Researchers at the Wuhan University of Science and Technology (WUST) have introduced an innovative therapeutic approach that could represent a major breakthrough in the fight against HIV.

The team created a targeted delivery system capable of transporting gene-editing tools into infected cells to fragment the viral genome and achieve a functional cure. 

The development, reported by China Science Daily, comes as current treatments —such as the widely used drug cocktail— successfully suppress viral replication and improve patient survival but cannot eradicate HIV.

Other emerging strategies, including immune-cell therapies and certain gene-therapy methods, still face challenges such as limited targeting accuracy, toxicity, or inability to reach latently infected cells. 

The WUST study, published in Molecular Therapy, presents the EMT-Cas12a system, which relies on engineered exosomes to deliver the CRISPR-Cas12a editing tool into cells harboring HIV.

Exosomes —tiny vesicles that act as biological messengers— offer a highly specific and safe delivery vehicle. Cas12a, often described as genetic “scissors,” can cut DNA with precision, enabling the identification and removal of both active and latent virus. 

The therapy demonstrated key advantages: strong targeting capability, enhanced safety, and the ability to make multiple coordinated cuts in the viral genome.

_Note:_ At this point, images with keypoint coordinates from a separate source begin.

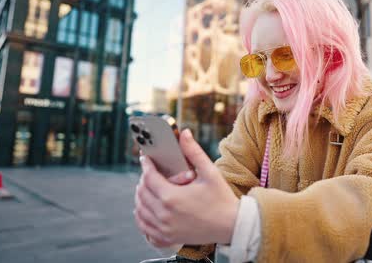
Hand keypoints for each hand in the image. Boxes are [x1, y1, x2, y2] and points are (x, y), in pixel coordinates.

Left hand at [134, 129, 238, 247]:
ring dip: (140, 197)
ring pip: (140, 210)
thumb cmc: (222, 199)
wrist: (231, 226)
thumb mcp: (210, 172)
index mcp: (172, 197)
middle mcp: (164, 214)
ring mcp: (164, 228)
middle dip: (143, 179)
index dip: (146, 164)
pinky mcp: (167, 238)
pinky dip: (142, 217)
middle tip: (149, 172)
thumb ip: (193, 152)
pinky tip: (146, 210)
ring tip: (146, 188)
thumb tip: (184, 133)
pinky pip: (145, 227)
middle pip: (142, 193)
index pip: (149, 177)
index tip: (146, 158)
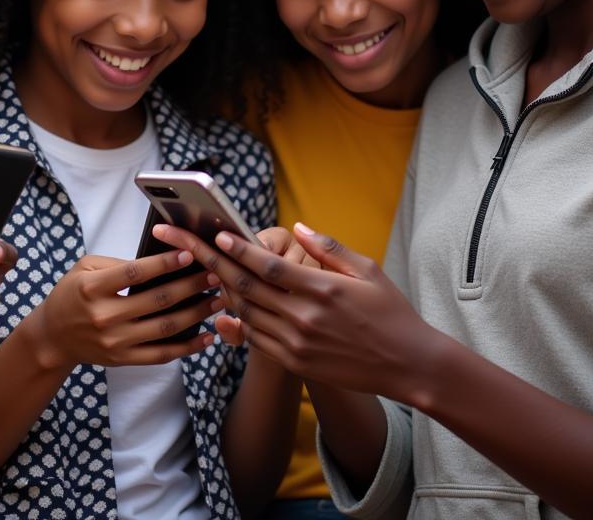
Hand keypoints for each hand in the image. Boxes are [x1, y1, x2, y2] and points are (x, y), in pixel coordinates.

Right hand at [27, 250, 219, 369]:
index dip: (164, 264)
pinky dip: (187, 348)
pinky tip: (207, 336)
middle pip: (157, 300)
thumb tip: (158, 260)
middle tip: (215, 273)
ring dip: (196, 314)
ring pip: (165, 328)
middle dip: (191, 286)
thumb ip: (118, 263)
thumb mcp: (85, 268)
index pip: (135, 274)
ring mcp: (115, 342)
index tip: (190, 253)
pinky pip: (161, 355)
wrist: (53, 337)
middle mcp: (105, 317)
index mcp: (93, 289)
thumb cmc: (71, 294)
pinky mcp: (123, 359)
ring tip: (218, 300)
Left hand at [153, 221, 439, 401]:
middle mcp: (304, 318)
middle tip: (184, 244)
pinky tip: (226, 302)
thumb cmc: (390, 311)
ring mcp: (296, 344)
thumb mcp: (366, 270)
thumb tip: (298, 228)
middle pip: (246, 287)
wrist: (408, 365)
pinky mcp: (295, 363)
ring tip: (200, 267)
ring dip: (221, 290)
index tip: (216, 233)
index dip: (238, 249)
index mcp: (322, 289)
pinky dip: (238, 318)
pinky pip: (256, 338)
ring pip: (246, 313)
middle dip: (211, 262)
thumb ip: (328, 247)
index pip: (268, 266)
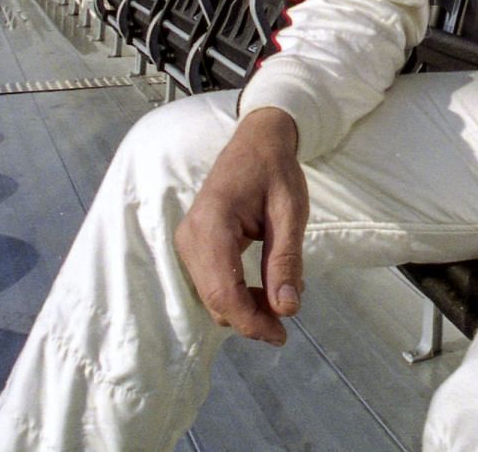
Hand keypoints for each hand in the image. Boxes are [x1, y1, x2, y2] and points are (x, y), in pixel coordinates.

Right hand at [172, 108, 309, 344]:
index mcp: (212, 224)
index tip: (281, 335)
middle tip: (288, 319)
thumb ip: (286, 260)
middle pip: (215, 300)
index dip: (251, 322)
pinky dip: (236, 294)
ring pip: (212, 297)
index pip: (223, 292)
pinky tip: (263, 287)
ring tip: (281, 295)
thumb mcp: (290, 213)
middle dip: (251, 318)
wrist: (257, 141)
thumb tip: (287, 310)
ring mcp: (187, 241)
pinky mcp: (193, 246)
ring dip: (245, 308)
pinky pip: (211, 284)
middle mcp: (190, 236)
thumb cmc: (275, 171)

Tests in HIV-infected mice and blood samples from people with AIDS showed significant viral clearance and signs of immune reconstitution. In one experimental group, two out of three mice achieved complete viral elimination. 

Researchers stated that the therapy has passed medical ethics review and entered the clinical research phase, marking an important step toward future human trials. If proven safe and effective, this approach could pave the way for next-generation treatments and reshape the scientific landscape in the fight against HIV.